— START —

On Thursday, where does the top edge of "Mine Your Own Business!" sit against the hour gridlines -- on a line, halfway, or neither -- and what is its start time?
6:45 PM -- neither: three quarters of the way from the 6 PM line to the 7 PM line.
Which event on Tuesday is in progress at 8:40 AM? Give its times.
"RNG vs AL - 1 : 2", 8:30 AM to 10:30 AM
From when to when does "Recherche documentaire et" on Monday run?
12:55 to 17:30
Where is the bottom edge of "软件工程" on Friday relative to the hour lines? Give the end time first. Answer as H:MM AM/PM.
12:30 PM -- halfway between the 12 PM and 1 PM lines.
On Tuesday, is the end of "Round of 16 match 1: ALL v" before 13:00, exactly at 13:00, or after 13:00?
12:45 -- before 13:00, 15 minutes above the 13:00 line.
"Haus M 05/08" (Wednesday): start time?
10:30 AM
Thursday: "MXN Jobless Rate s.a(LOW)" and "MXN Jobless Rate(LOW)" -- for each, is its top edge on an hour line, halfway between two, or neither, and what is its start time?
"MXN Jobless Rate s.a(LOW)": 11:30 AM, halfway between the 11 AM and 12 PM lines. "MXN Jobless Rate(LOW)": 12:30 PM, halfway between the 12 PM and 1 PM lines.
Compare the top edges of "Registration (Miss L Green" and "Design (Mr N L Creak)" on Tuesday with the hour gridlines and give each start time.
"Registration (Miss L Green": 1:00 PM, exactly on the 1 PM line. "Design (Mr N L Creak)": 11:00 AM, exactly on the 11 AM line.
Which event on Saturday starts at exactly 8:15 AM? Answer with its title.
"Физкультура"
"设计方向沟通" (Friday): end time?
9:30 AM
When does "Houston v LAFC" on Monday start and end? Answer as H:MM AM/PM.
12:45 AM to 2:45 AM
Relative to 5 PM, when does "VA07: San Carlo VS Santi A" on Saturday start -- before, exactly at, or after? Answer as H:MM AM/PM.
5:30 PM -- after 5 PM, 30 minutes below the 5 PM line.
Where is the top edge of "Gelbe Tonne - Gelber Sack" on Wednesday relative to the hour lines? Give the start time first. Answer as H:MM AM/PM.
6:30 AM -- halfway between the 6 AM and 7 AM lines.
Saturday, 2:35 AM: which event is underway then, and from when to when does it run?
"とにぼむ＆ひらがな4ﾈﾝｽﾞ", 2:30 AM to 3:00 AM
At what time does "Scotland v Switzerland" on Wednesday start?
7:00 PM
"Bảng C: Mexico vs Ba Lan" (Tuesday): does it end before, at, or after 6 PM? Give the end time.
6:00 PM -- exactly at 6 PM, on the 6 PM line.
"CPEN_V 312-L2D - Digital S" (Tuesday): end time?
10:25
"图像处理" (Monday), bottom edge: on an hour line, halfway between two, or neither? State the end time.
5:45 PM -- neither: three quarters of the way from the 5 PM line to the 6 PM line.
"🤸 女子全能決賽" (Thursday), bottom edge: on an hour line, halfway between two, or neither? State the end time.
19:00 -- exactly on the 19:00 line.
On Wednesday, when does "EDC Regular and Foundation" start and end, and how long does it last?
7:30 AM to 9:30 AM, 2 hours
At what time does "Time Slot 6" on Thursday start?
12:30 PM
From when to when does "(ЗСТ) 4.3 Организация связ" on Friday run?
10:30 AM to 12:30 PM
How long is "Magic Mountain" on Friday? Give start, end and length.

— END —

▶ **DIRECTIONS**: Rewrite the listing above, swapping "start time" for "starting time" everywhere and leaving everything else as it is.

▶ **PROBLEM SOLUTION**:
On Thursday, where does the top edge of "Mine Your Own Business!" sit against the hour gridlines -- on a line, halfway, or neither -- and what is its starting time?
6:45 PM -- neither: three quarters of the way from the 6 PM line to the 7 PM line.
Which event on Tuesday is in progress at 8:40 AM? Give its times.
"RNG vs AL - 1 : 2", 8:30 AM to 10:30 AM
From when to when does "Recherche documentaire et" on Monday run?
12:55 to 17:30
Where is the bottom edge of "软件工程" on Friday relative to the hour lines? Give the end time first. Answer as H:MM AM/PM.
12:30 PM -- halfway between the 12 PM and 1 PM lines.
On Tuesday, is the end of "Round of 16 match 1: ALL v" before 13:00, exactly at 13:00, or after 13:00?
12:45 -- before 13:00, 15 minutes above the 13:00 line.
"Haus M 05/08" (Wednesday): starting time?
10:30 AM
Thursday: "MXN Jobless Rate s.a(LOW)" and "MXN Jobless Rate(LOW)" -- for each, is its top edge on an hour line, halfway between two, or neither, and what is its starting time?
"MXN Jobless Rate s.a(LOW)": 11:30 AM, halfway between the 11 AM and 12 PM lines. "MXN Jobless Rate(LOW)": 12:30 PM, halfway between the 12 PM and 1 PM lines.
Compare the top edges of "Registration (Miss L Green" and "Design (Mr N L Creak)" on Tuesday with the hour gridlines and give each starting time.
"Registration (Miss L Green": 1:00 PM, exactly on the 1 PM line. "Design (Mr N L Creak)": 11:00 AM, exactly on the 11 AM line.
Which event on Saturday starts at exactly 8:15 AM? Answer with its title.
"Физкультура"
"设计方向沟通" (Friday): end time?
9:30 AM
When does "Houston v LAFC" on Monday start and end? Answer as H:MM AM/PM.
12:45 AM to 2:45 AM
Relative to 5 PM, when does "VA07: San Carlo VS Santi A" on Saturday start -- before, exactly at, or after? Answer as H:MM AM/PM.
5:30 PM -- after 5 PM, 30 minutes below the 5 PM line.
Where is the top edge of "Gelbe Tonne - Gelber Sack" on Wednesday relative to the hour lines? Give the starting time first. Answer as H:MM AM/PM.
6:30 AM -- halfway between the 6 AM and 7 AM lines.
Saturday, 2:35 AM: which event is underway then, and from when to when does it run?
"とにぼむ＆ひらがな4ﾈﾝｽﾞ", 2:30 AM to 3:00 AM
At what time does "Scotland v Switzerland" on Wednesday start?
7:00 PM
"Bảng C: Mexico vs Ba Lan" (Tuesday): does it end before, at, or after 6 PM? Give the end time.
6:00 PM -- exactly at 6 PM, on the 6 PM line.
"CPEN_V 312-L2D - Digital S" (Tuesday): end time?
10:25
"图像处理" (Monday), bottom edge: on an hour line, halfway between two, or neither? State the end time.
5:45 PM -- neither: three quarters of the way from the 5 PM line to the 6 PM line.
"🤸 女子全能決賽" (Thursday), bottom edge: on an hour line, halfway between two, or neither? State the end time.
19:00 -- exactly on the 19:00 line.
On Wednesday, when does "EDC Regular and Foundation" start and end, and how long does it last?
7:30 AM to 9:30 AM, 2 hours
At what time does "Time Slot 6" on Thursday start?
12:30 PM
From when to when does "(ЗСТ) 4.3 Организация связ" on Friday run?
10:30 AM to 12:30 PM
How long is "Magic Mountain" on Friday? Give start, end and length.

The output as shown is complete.